Her husband stared out of the window at another cloudless morning as if he was unable to feel the warmth and she tried not to care. ‘Indeed we should,’ he said at last in that clipped, carefully controlled voice she was learning to hate.

‘I’m sure Grandfather Sommers wanted us to be happy,’ she said as if that made the gulf between those young lovers and now a little less.

‘I wish you’d believe Lord Laughraine does, as well, Callie. It’s not his fault we looked for reasons to hate each other when our baby died. I wish you could find it in your heart to forgive me for that, even if everything else I did and didn’t do is beyond it.’

He looked as if memory of the quarrels and furious silences that marred their marriage had been a hair shirt to him ever since. Memories of long, hot nights of driven passion after they found out what her grandfathers were up to slipped into her mind and whispered they couldn’t have felt such endless need for each other if all they had was lust. Then she thought of their baby and shivered. Nothing had mattered to her but the terrible space their little girl left behind her in the dark days after that terrible journey from London to King’s Raigne to bury their child in Grandfather Sommers’s recently dug grave.

She simply hadn’t any emotion left over for Gideon or anyone else after that. Even the irony of hearing her real mother invite Gideon, Callie and Mrs Willoughby’s sister, Aunt Seraphina, to stay with her whilst they considered what to do next, since they had nowhere else to go at the time, was wasted on her. For the first time her true mother opened her life to her secret child and they might as well have been on the moon for all the difference it made to Callie. Her withdrawal from the world was a way out of heartbreak and she’d dived into that grey nothing as if not feeling anything was all that mattered. No doubt Gideon felt desperate for comfort, painfully young and bereft as he was, as well. It wasn’t an excuse for what he did, but she wasn’t as blameless as she liked to believe at the time.

‘First I’d have to forgive myself,’ she said with a sigh, and half-heartedly pushed a slice of cold bacon round her plate so she wouldn’t have to meet his intent gaze.

‘You must, Callie, there won’t be a pinch of happiness for either of us until you do.’

‘I’d have to look past a lot more than petty quarrels and grief for there to be an “us” again, wouldn’t I?’ she challenged him.

‘Ah, and there’s the rub. You don’t want to see past that farce, do you?’

‘No,’ she admitted bleakly. ‘There’s no excuse for what you did that day.’

‘Yet even in a court of law a person is innocent until proven guilty. You didn’t bother to wait for niceties like that before you condemned me, did you?’

‘I expect that’s why you like them. I prefer to believe my own eyes,’ she said bitterly.

‘You still want to think I was unfaithful, don’t you? Whatever I said fell on deaf ears because you had already given up on us. It was a good excuse to finally push me out of your life and you’ve certainly done your best to forget I exist ever since.’
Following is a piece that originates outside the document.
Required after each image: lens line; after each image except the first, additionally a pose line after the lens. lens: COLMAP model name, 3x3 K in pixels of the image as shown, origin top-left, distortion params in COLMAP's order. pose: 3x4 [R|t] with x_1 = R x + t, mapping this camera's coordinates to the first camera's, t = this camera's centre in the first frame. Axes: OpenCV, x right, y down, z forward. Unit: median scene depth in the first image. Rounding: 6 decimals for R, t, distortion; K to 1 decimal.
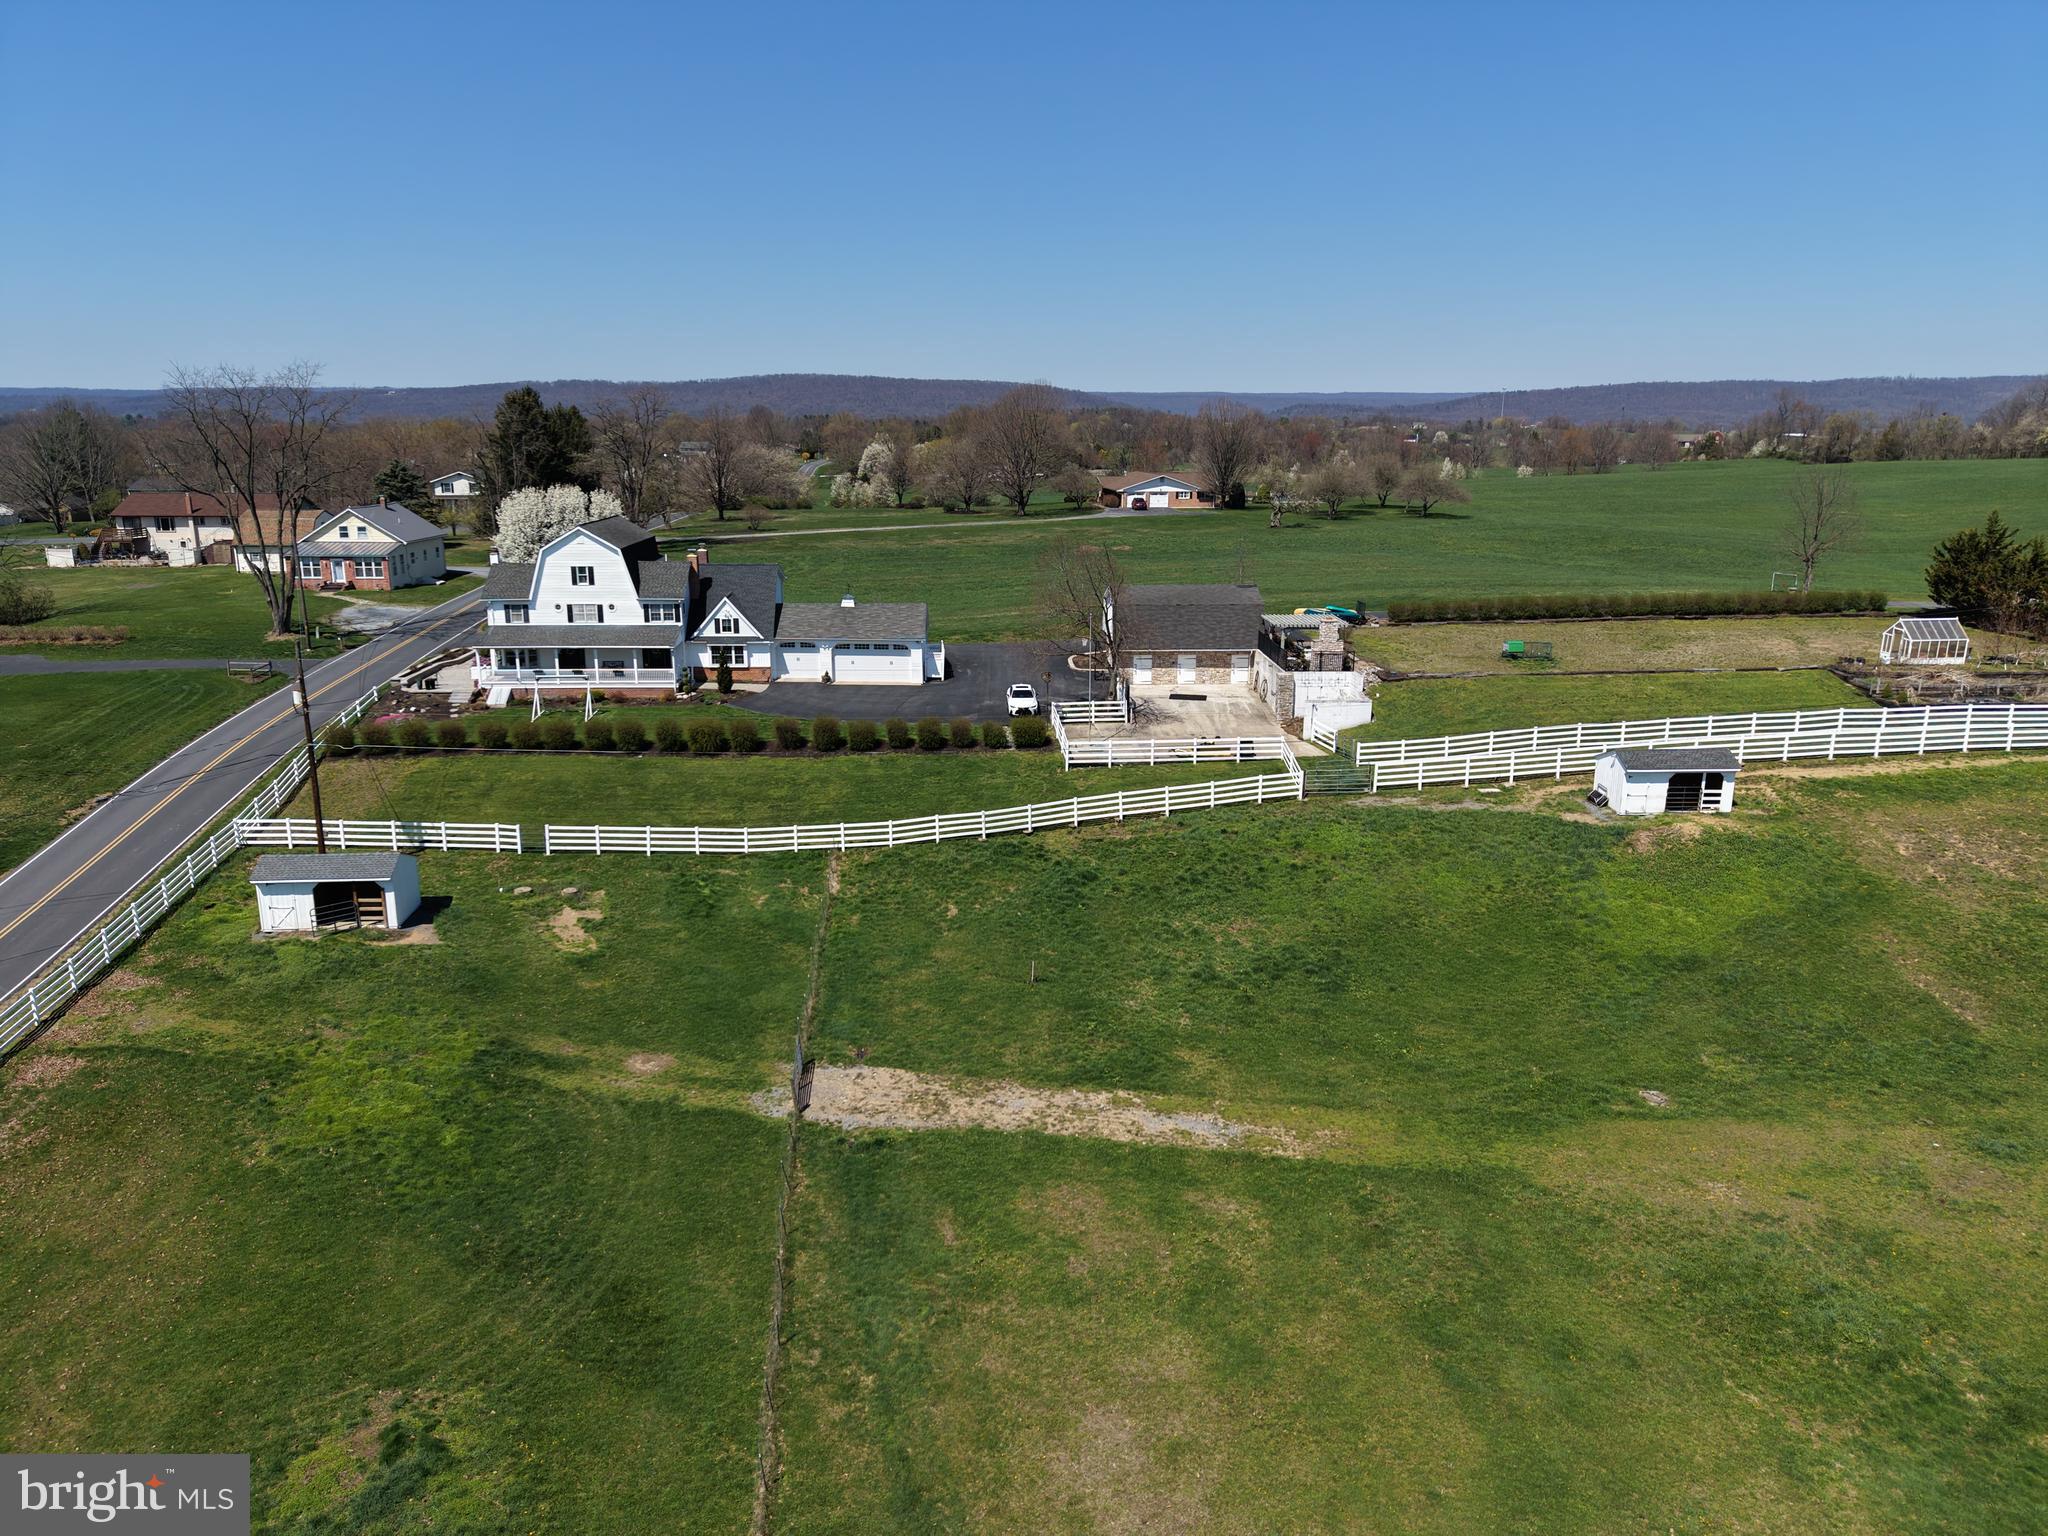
lens RADIAL K [[1368.3, 0, 1034.4], [0, 1368.3, 778.8], [0, 0, 1]] dist [0.040504, -0.046650]
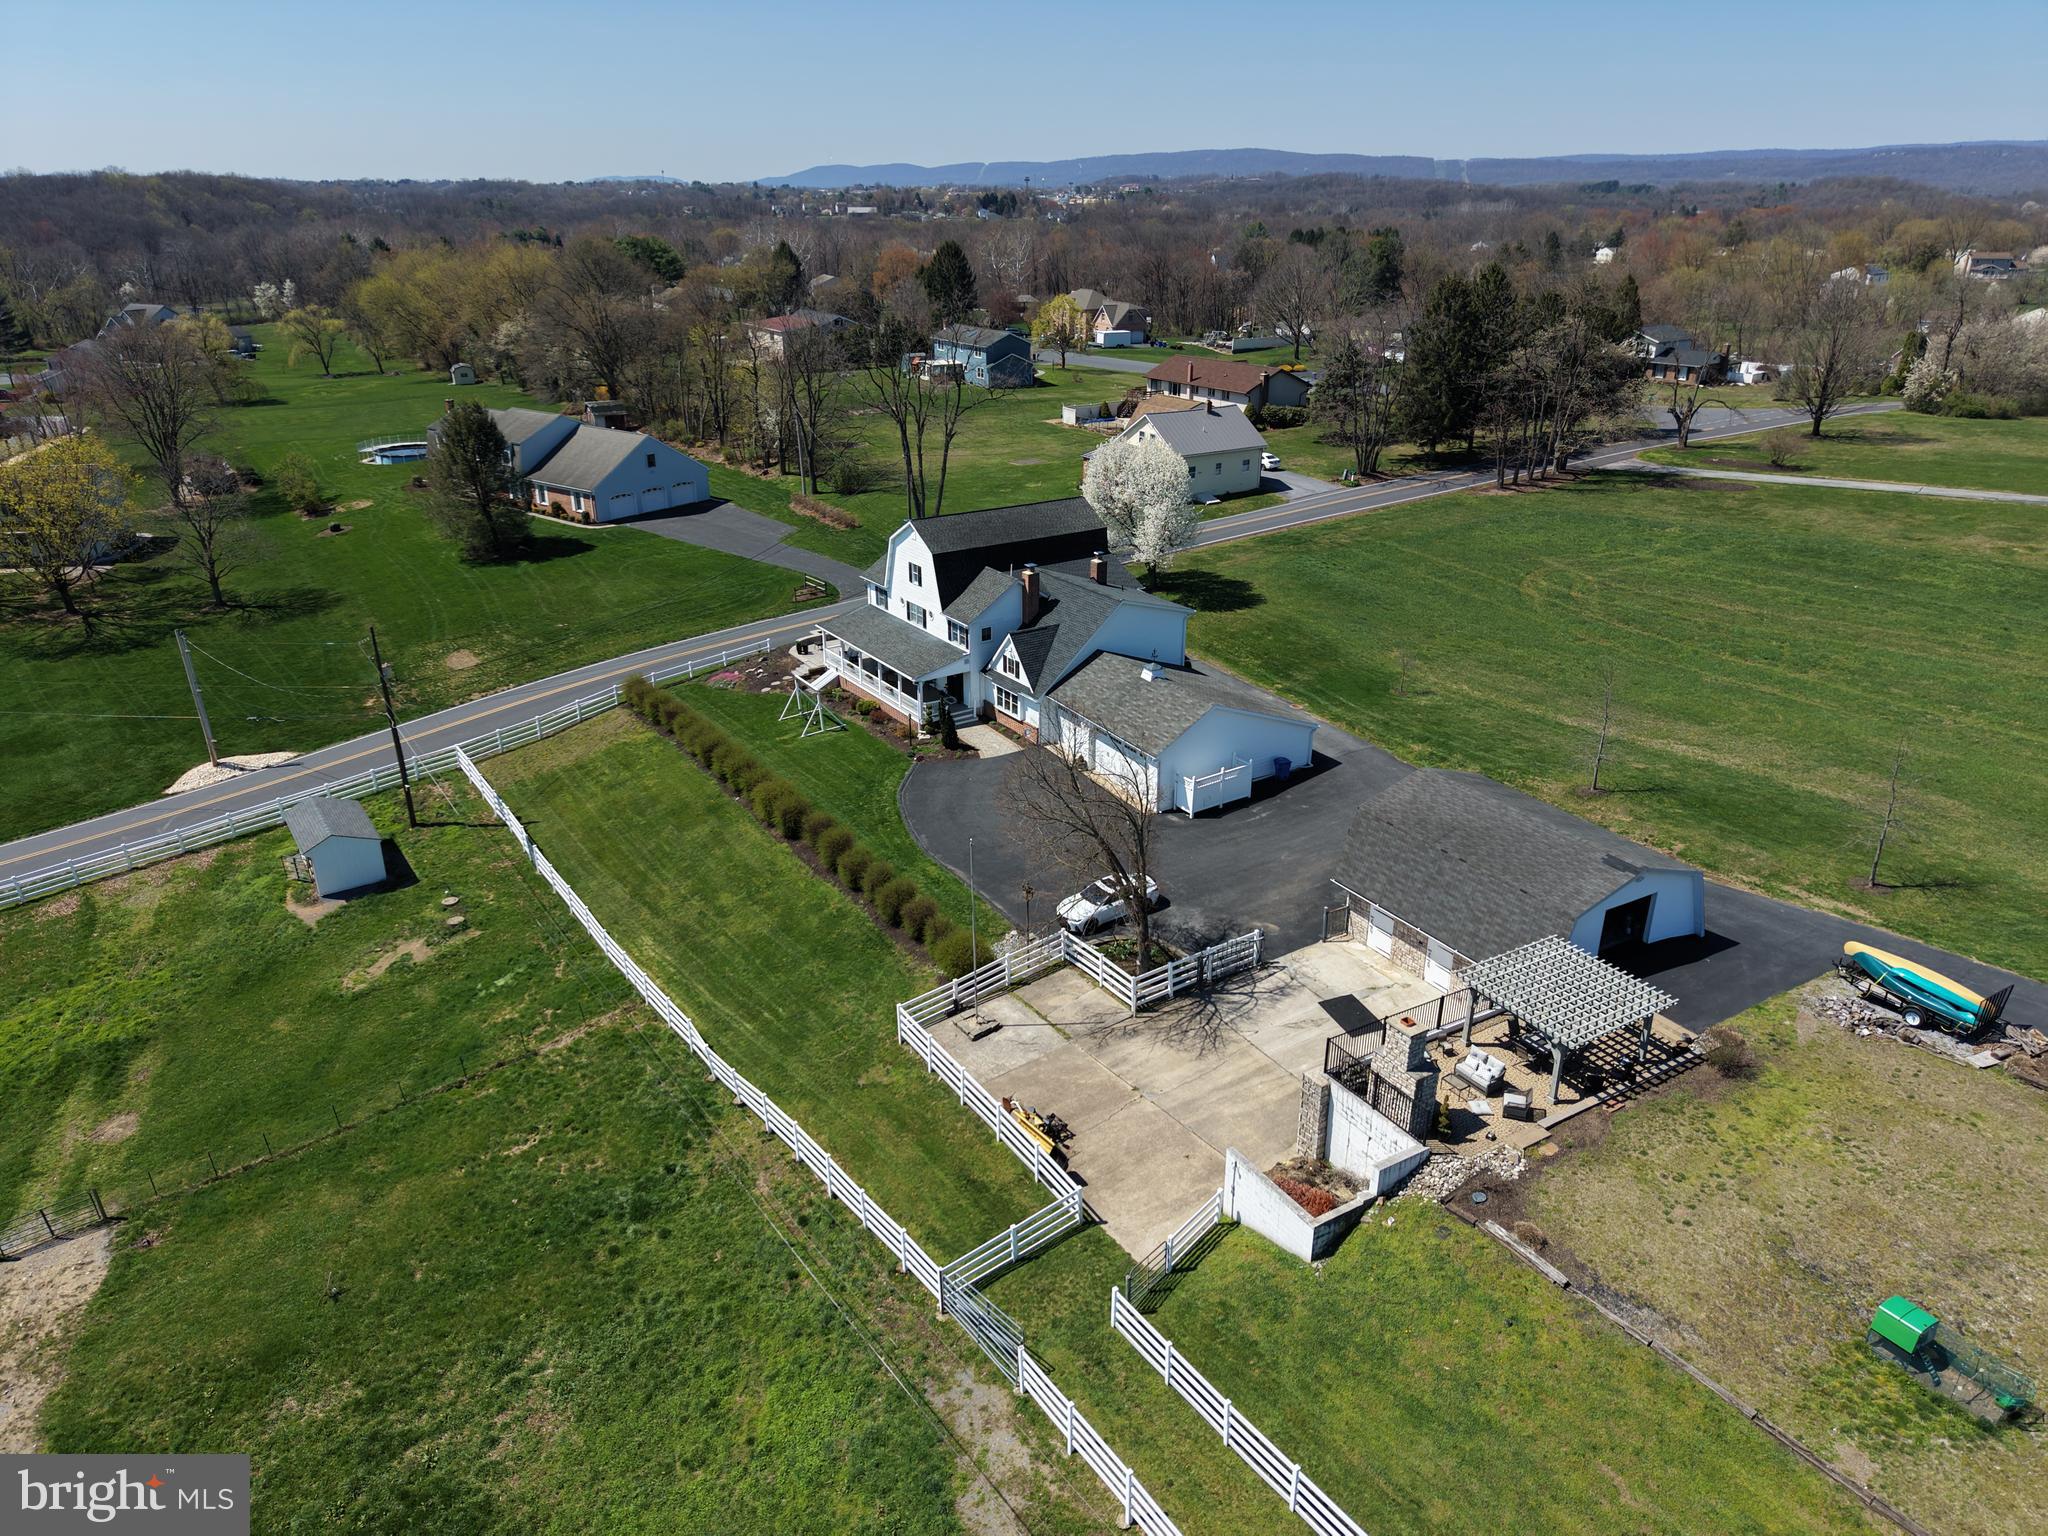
lens RADIAL K [[1368.3, 0, 1026.5], [0, 1368.3, 763.9], [0, 0, 1]] dist [0.040504, -0.046650]
pose [[0.484913, 0.332690, -0.808812, 0.482374], [-0.210247, 0.942043, 0.261441, -0.283623], [0.848914, 0.043274, 0.526756, 0.596765]]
‘How could I? We had a child,’ she said with the sadness of losing her daughter still raw in her throat after all these years, and her absence seemed all the more savage now they were in the same room and she wasn’t here.

‘Yes,’ he said bleakly, ‘we did.’

* * *

‘Ah, there you both are,’ Aunt Seraphina said as if she had been looking everywhere for them before she breezed into the room.

Anyone else would feel the tension and leave them in peace. Callie caught herself out being disloyal and managed to smile a half-hearted welcome.

‘I thought you two had broken your fast and gone out long ago,’ Aunt Seraphina remarked blandly, although the door would hardly have been shut in that case, so why lie?

‘I had a disturbed night,’ Gideon said, reverting to unreadable again.

Callie felt as if some golden opportunity to understand all they’d lost and gained had been brushed out of the room like house dust.

‘Poor Kitty is mortified she mistook you for a burglar in the dark last night, Sir Gideon,’ her aunt went blithely on. ‘We can’t sleep safe in our own beds of a night any more. I really don’t know what the world is coming to,’ she added, shaking her head as she poured herself coffee and refused anything more substantial as if it might choke her.